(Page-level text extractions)
<<<<

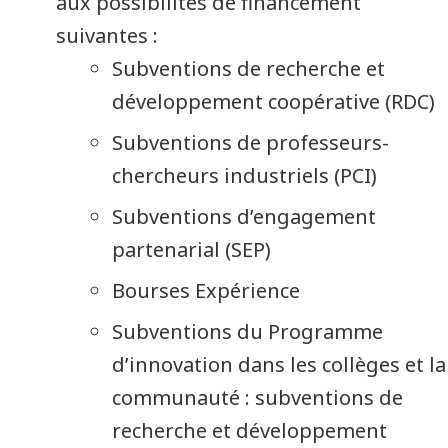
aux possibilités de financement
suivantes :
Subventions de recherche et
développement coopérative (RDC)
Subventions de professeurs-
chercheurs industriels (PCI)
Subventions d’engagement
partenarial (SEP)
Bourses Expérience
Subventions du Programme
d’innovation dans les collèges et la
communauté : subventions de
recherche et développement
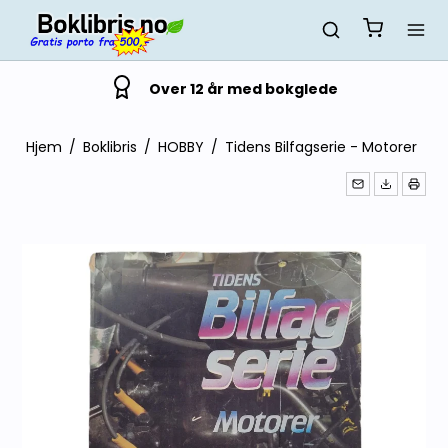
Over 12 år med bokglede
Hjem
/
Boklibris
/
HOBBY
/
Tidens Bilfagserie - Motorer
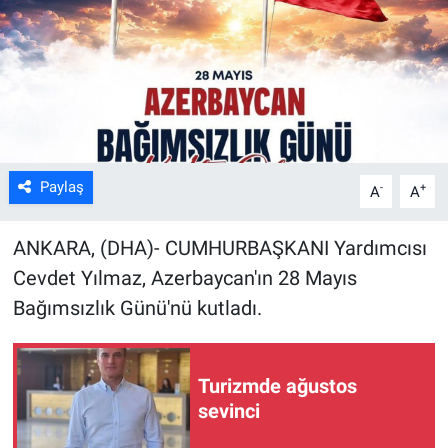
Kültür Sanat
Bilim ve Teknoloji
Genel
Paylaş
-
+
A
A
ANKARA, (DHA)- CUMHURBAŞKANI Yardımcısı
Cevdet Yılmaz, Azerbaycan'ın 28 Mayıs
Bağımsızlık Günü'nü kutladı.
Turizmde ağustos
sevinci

>>>>

## YOUR OBJECTIVE
Every record above should come back exactly, but without its pictures.

## EXERCISE ANSWER
aux possibilités de financement
suivantes :
Subventions de recherche et
développement coopérative (RDC)
Subventions de professeurs-
chercheurs industriels (PCI)
Subventions d’engagement
partenarial (SEP)
Bourses Expérience
Subventions du Programme
d’innovation dans les collèges et la
communauté : subventions de
recherche et développement
Over 12 år med bokglede
Hjem
/
Boklibris
/
HOBBY
/
Tidens Bilfagserie - Motorer
Kültür Sanat
Bilim ve Teknoloji
Genel
Paylaş
-
+
A
A
ANKARA, (DHA)- CUMHURBAŞKANI Yardımcısı
Cevdet Yılmaz, Azerbaycan'ın 28 Mayıs
Bağımsızlık Günü'nü kutladı.
Turizmde ağustos
sevinci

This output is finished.